Da giugno il vaccino anti-covid si potrà fare anche in farmacia. Ma perché tutto diventi reale servono accordi tra le regioni e Federfarma territoriali in merito alle modalità di erogazione. Il protocollo statale ricalca quasi totalmente quello adottato in Francia dove i farmacisti da mesi partecipano alla campagna di vaccinazione. Da definire ancora il metodo di prenotazione del vaccino perché la competenza è regionale.
La tesi più accreditata è quella già utilizzata dalle regione Lazio: la prenotazione direttamente in farmacia tramite tessera sanitaria, sulla scia di ciò che già avviene con i tamponi rapidi. Ma in realtà ci sono regioni che vorrebbero un passaggio attraverso le Ats, altre che preferiscono la prenotazione attraverso i centralini regionali per evitare sovrapposizioni e corto circuiti.
Intanto sono 20mila i farmacisti che hanno completato i corsi abilitanti dell’Istituto Superiore di Sanità per effettuare le vaccinazioni e altri 3mila li concluderanno a breve. Le farmacie private convenzionate che parteciperanno al Piano vaccinale sono invece 10.518 su 17.617 a cui si aggiungono 1.000 farmacie comunali su 2.000. I numeri arrivano da Andrea Mandelli, presidente della Fofi, Federazione degli Ordini dei farmacisti italiani.
«Abbiamo allestito il piano formativo insieme all’Istituto Superiore di sanità — spiega Andrea Mandelli, presidente di Fofi — un corso che dura 16 ore e prevede aggiornamenti costanti. Abbiamo avuto un’adesione davvero ampia ed entusiasta da parte dei farmacisti italiani che svolgeranno questo compito gratuitamente. I cittadini che si recheranno nelle farmacie troveranno personale competente e estremamente preparato a svolgere l’inoculazione dei vaccini». Secondo la Fofi in questo modo si potrà affrontare più agevolmente la necessità di ripetere in futuro l’immunizzazione contro il nuovo coronavirus, così come si potrà ampliare la copertura degli italiani contro l’influenza o l’infezione da pneumococco.
Potranno prenotare in farmacia tutti i cittadini dai 18 ai 60 in possesso di tessera sanitaria e anamnesi compilata. «Stiamo organizzando il sistema di approvvigionamento delle scorte che probabilmente verranno distribuite attraverso i nostri grossisti – spiega Marco Cossolo, presidente Federfarma Federfarma — La tipologia del vaccino dipende dalle scorte delle singole regioni. Da quando Pfizer ha annunciato che non servono più i frigoriferi speciali possiamo erogare in farmacia i vaccini di Pfizer, Johnson&Johnson e AstraZeneca. Nel Lazio si parte con J&J».

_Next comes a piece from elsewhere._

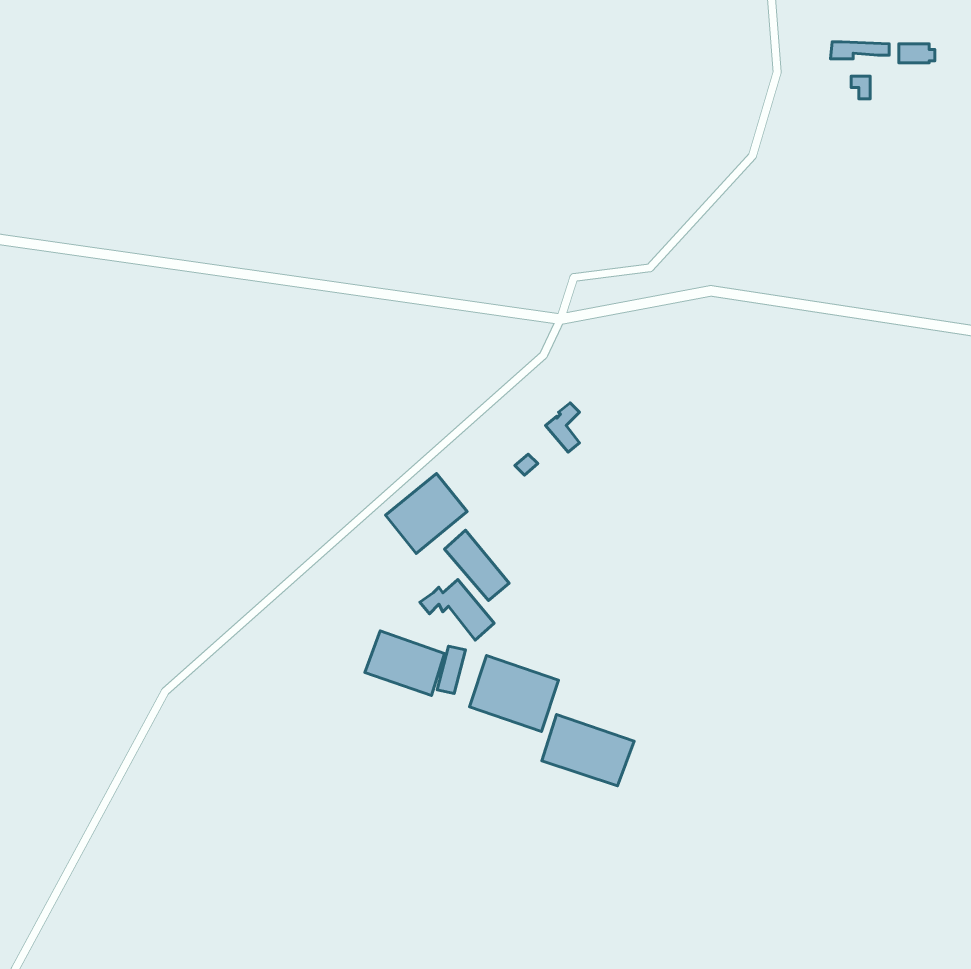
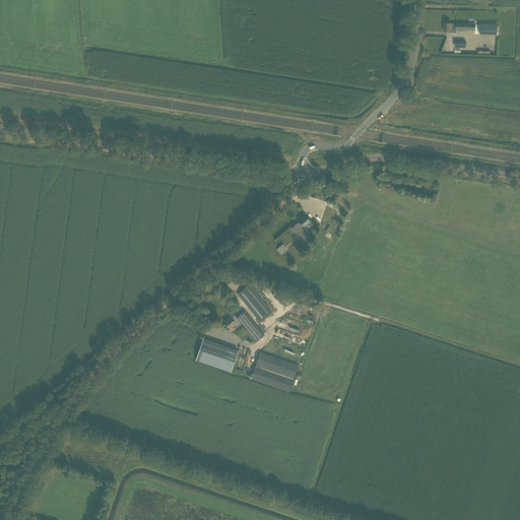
building: [385,473,467,553] -> none
building: [542,715,634,786] -> none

Le linee guida per i vaccini in farmacia sono contenute in un’ordinanza per il vaccino anti-Covid nelle farmacie firmata dal ministro della Salute Roberto Speranza. «In sede di attuazione del piano strategico nazionale dei vaccini per la prevenzione da Sars-Cov-2 – si legge nell’ordinanza – le regioni e province autonome di Trento e Bolzano possono avvalersi di grossisti farmaceutici per la consegna alle farmacie territoriali di contenitori di flaconi di vaccini sconfezionati dalle farmacie ospedaliere».
Per assicurare la tracciabilità dei contenitori che rientrano nella distribuzione dopo la consegna alle strutture sanitarie, l’indicazione è che «le farmacie ospedaliere» attribuiscano «una univoca identificazione ai contenitori per flaconi di vaccini, provvedendo ad identificarli con apposito codice univoco pubblicato sul sito Internet del ministero della Salute, assicurando al contempo per ciascun contenitore la presenza di flaconi di vaccino con il medesimo lotto di produzione e medesima data di scadenza». I grossisti farmaceutici che «per conto della Regione o Provincia autonoma curano lo stoccaggio e la distribuzione registrano tali contenitori mediante il codice identificativo su tutta la documentazione tecnica, trasmettendo alla banca dati centrale della tracciabilità del farmaco i dati relativi alla movimentazione dei contenitori e del corrispondente numero di lotto indicato dalla farmacia ospedaliera. Le medesime modalità di trasmissione si applicano anche alle confezioni integre di tali vaccini».